(Entries supplied Opens)
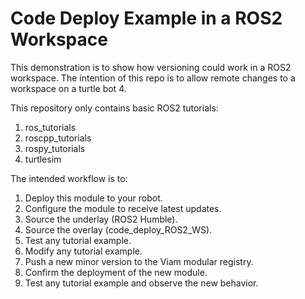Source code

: # Code Deploy Example in a ROS2 Workspace
This demonstration is to show how versioning could work in a ROS2 workspace. The intention of this repo is to allow remote changes to a workspace on a turtle bot 4. 

This repository only contains basic ROS2 tutorials:
1. ros_tutorials
2. roscpp_tutorials
3. rospy_tutorials
4. turtlesim

The intended workflow is to:
1. Deploy this module to your robot.
2. Configure the module to receive latest updates.
3. Source the underlay (ROS2 Humble).
4. Source the overlay (code_deploy_ROS2_WS).
5. Test any tutorial example.
6. Modify any tutorial example.
7. Push a new minor version to the Viam modular registry.
8. Confirm the deployment of the new module.
9. Test any tutorial example and observe the new behavior.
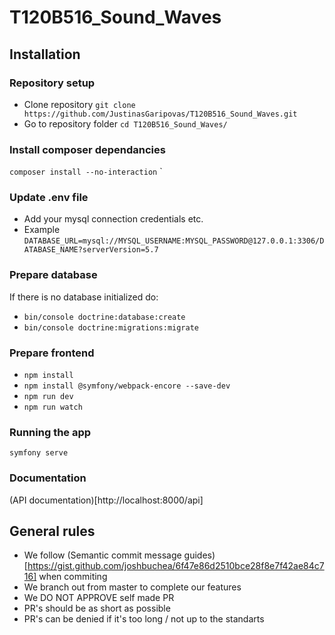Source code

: # T120B516_Sound_Waves

## Installation

### Repository setup
* Clone repository
`git clone https://github.com/JustinasGaripovas/T120B516_Sound_Waves.git`
* Go to repository folder
`cd T120B516_Sound_Waves/`

### Install composer dependancies
`composer install --no-interaction`
`
### Update .env file
* Add your mysql connection credentials etc.
* Example `DATABASE_URL=mysql://MYSQL_USERNAME:MYSQL_PASSWORD@127.0.0.1:3306/DATABASE_NAME?serverVersion=5.7`

### Prepare database

If there is no database initialized do:
* `bin/console doctrine:database:create`
* `bin/console doctrine:migrations:migrate` 

### Prepare frontend 
* `npm install`
* `npm install @symfony/webpack-encore --save-dev`
* `npm run dev`
* `npm run watch`

### Running the app

`symfony serve`

### Documentation
(API documentation)[http://localhost:8000/api]

## General rules
* We follow (Semantic commit message guides)[https://gist.github.com/joshbuchea/6f47e86d2510bce28f8e7f42ae84c716] when commiting
* We branch out from master to complete our features
* We DO NOT APPROVE self made PR
* PR's should be as short as possible
* PR's can be denied if it's too long / not up to the standarts
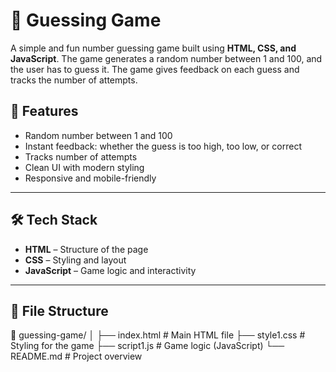 # 🎯 Guessing Game

A simple and fun number guessing game built using **HTML, CSS, and JavaScript**. The game generates a random number between 1 and 100, and the user has to guess it. The game gives feedback on each guess and tracks the number of attempts.


## 🚀 Features

- Random number between 1 and 100
- Instant feedback: whether the guess is too high, too low, or correct
- Tracks number of attempts
- Clean UI with modern styling
- Responsive and mobile-friendly

---

## 🛠️ Tech Stack

- **HTML** – Structure of the page  
- **CSS** – Styling and layout  
- **JavaScript** – Game logic and interactivity

---

## 📂 File Structure
📁 guessing-game/
│
├── index.html # Main HTML file
├── style1.css # Styling for the game
├── script1.js # Game logic (JavaScript)
└── README.md # Project overview
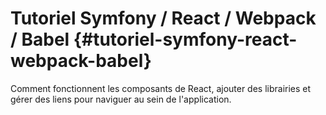 # Tutoriel Symfony / React / Webpack / Babel {#tutoriel-symfony-react-webpack-babel}

Comment fonctionnent les composants de React, ajouter des librairies et gérer des liens pour naviguer au sein de l'application.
(Entries supplied Closes)
Action item: Give back every record exactly. Omit the pictures.

Answer below:
Source code

: # Code Deploy Example in a ROS2 Workspace
This demonstration is to show how versioning could work in a ROS2 workspace. The intention of this repo is to allow remote changes to a workspace on a turtle bot 4. 

This repository only contains basic ROS2 tutorials:
1. ros_tutorials
2. roscpp_tutorials
3. rospy_tutorials
4. turtlesim

The intended workflow is to:
1. Deploy this module to your robot.
2. Configure the module to receive latest updates.
3. Source the underlay (ROS2 Humble).
4. Source the overlay (code_deploy_ROS2_WS).
5. Test any tutorial example.
6. Modify any tutorial example.
7. Push a new minor version to the Viam modular registry.
8. Confirm the deployment of the new module.
9. Test any tutorial example and observe the new behavior.
Source code

: # T120B516_Sound_Waves

## Installation

### Repository setup
* Clone repository
`git clone https://github.com/JustinasGaripovas/T120B516_Sound_Waves.git`
* Go to repository folder
`cd T120B516_Sound_Waves/`

### Install composer dependancies
`composer install --no-interaction`
`
### Update .env file
* Add your mysql connection credentials etc.
* Example `DATABASE_URL=mysql://MYSQL_USERNAME:MYSQL_PASSWORD@127.0.0.1:3306/DATABASE_NAME?serverVersion=5.7`

### Prepare database

If there is no database initialized do:
* `bin/console doctrine:database:create`
* `bin/console doctrine:migrations:migrate` 

### Prepare frontend 
* `npm install`
* `npm install @symfony/webpack-encore --save-dev`
* `npm run dev`
* `npm run watch`

### Running the app

`symfony serve`

### Documentation
(API documentation)[http://localhost:8000/api]

## General rules
* We follow (Semantic commit message guides)[https://gist.github.com/joshbuchea/6f47e86d2510bce28f8e7f42ae84c716] when commiting
* We branch out from master to complete our features
* We DO NOT APPROVE self made PR
* PR's should be as short as possible
* PR's can be denied if it's too long / not up to the standarts
 # 🎯 Guessing Game

A simple and fun number guessing game built using **HTML, CSS, and JavaScript**. The game generates a random number between 1 and 100, and the user has to guess it. The game gives feedback on each guess and tracks the number of attempts.


## 🚀 Features

- Random number between 1 and 100
- Instant feedback: whether the guess is too high, too low, or correct
- Tracks number of attempts
- Clean UI with modern styling
- Responsive and mobile-friendly

---

## 🛠️ Tech Stack

- **HTML** – Structure of the page  
- **CSS** – Styling and layout  
- **JavaScript** – Game logic and interactivity

---

## 📂 File Structure
📁 guessing-game/
│
├── index.html # Main HTML file
├── style1.css # Styling for the game
├── script1.js # Game logic (JavaScript)
└── README.md # Project overview
 # Tutoriel Symfony / React / Webpack / Babel {#tutoriel-symfony-react-webpack-babel}

Comment fonctionnent les composants de React, ajouter des librairies et gérer des liens pour naviguer au sein de l'application.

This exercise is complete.